__Data excerpt__:
──────────

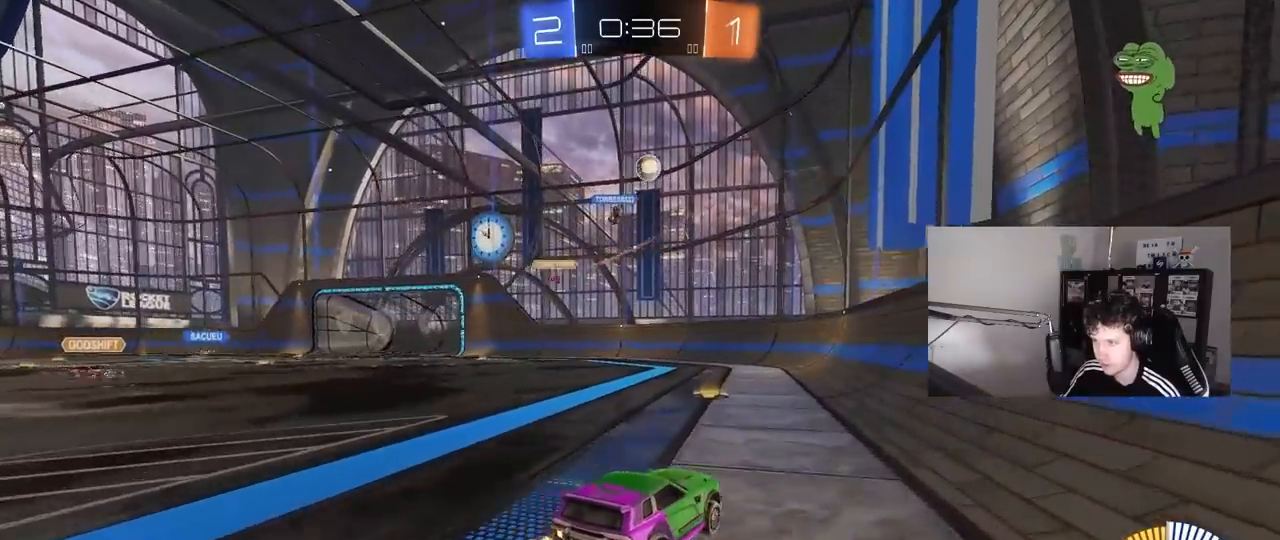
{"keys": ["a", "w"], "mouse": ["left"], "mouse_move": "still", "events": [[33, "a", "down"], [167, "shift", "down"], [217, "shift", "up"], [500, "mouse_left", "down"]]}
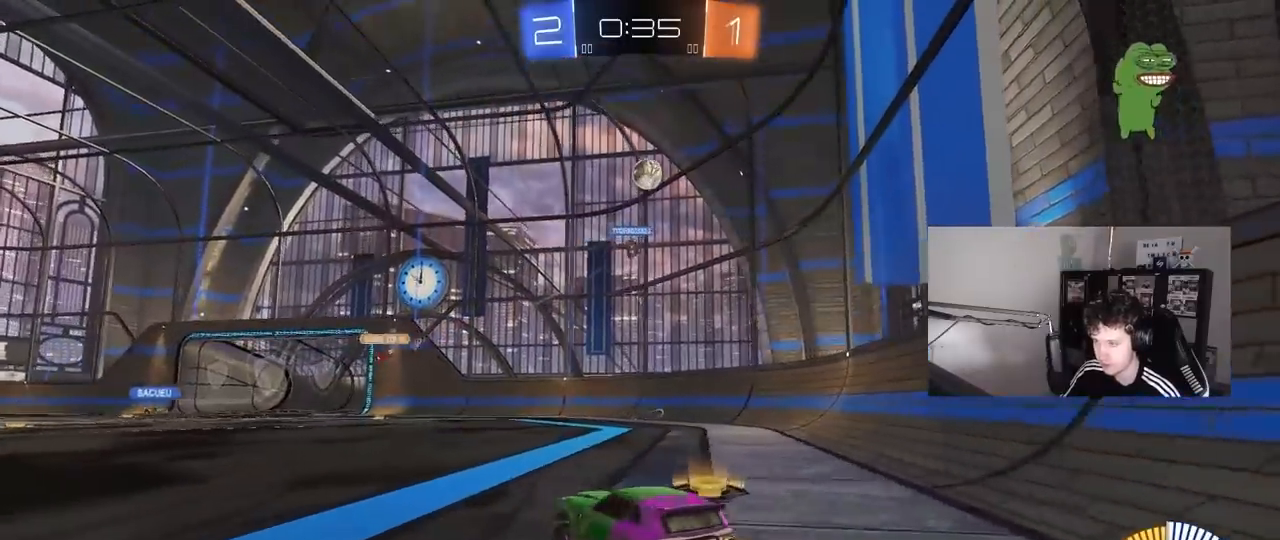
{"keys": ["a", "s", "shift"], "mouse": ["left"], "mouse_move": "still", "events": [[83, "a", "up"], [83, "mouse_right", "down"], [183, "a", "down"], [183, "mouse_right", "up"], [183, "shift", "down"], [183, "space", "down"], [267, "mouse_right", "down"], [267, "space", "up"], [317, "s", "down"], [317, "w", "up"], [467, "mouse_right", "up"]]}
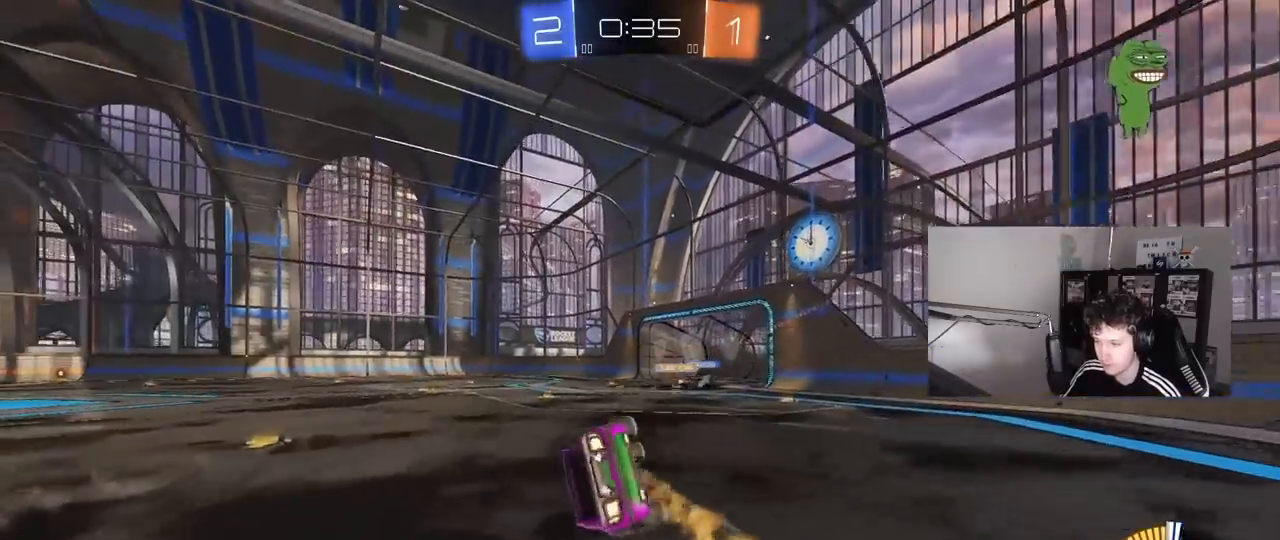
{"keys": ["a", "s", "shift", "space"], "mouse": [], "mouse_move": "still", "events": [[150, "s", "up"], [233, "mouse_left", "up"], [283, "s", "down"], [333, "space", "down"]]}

──────────

Transcribe the whole listing above exactly and leave out the pictures.

{"keys": ["a", "w"], "mouse": ["left"], "mouse_move": "still", "events": [[33, "a", "down"], [167, "shift", "down"], [217, "shift", "up"], [500, "mouse_left", "down"]]}
{"keys": ["a", "s", "shift"], "mouse": ["left"], "mouse_move": "still", "events": [[83, "a", "up"], [83, "mouse_right", "down"], [183, "a", "down"], [183, "mouse_right", "up"], [183, "shift", "down"], [183, "space", "down"], [267, "mouse_right", "down"], [267, "space", "up"], [317, "s", "down"], [317, "w", "up"], [467, "mouse_right", "up"]]}
{"keys": ["a", "s", "shift", "space"], "mouse": [], "mouse_move": "still", "events": [[150, "s", "up"], [233, "mouse_left", "up"], [283, "s", "down"], [333, "space", "down"]]}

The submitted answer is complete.